───── Source material
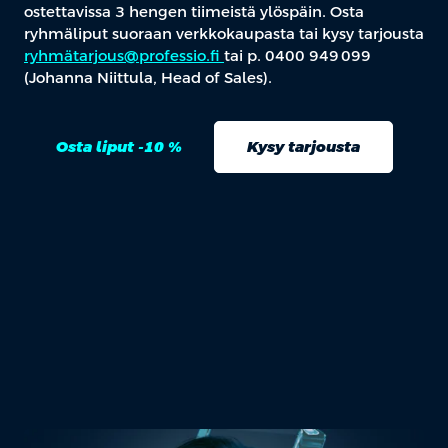
ostettavissa 3 hengen tiimeistä ylöspäin. Osta
ryhmäliput suoraan verkkokaupasta tai kysy tarjousta
ryhmätarjous@professio.fi
tai p. 0400 949 099
(Johanna Niittula, Head of Sales).
Osta liput -10 %
Kysy tarjousta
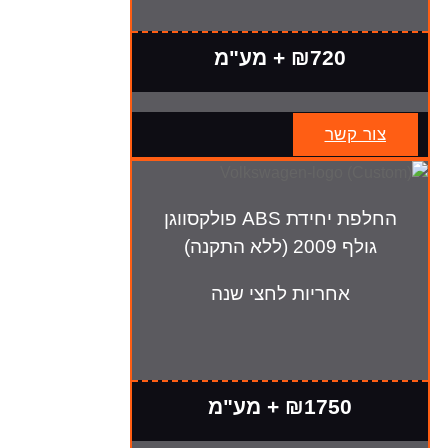
₪720 + מע"מ
צור קשר
החלפת יחידת ABS פולקסווגן
גולף 2009 (ללא התקנה)
אחריות לחצי שנה
₪1750 + מע"מ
──────────
### Problem to work on
The word "tarjousta" appears in how many lines of the records? Give the number only.

### Solution
2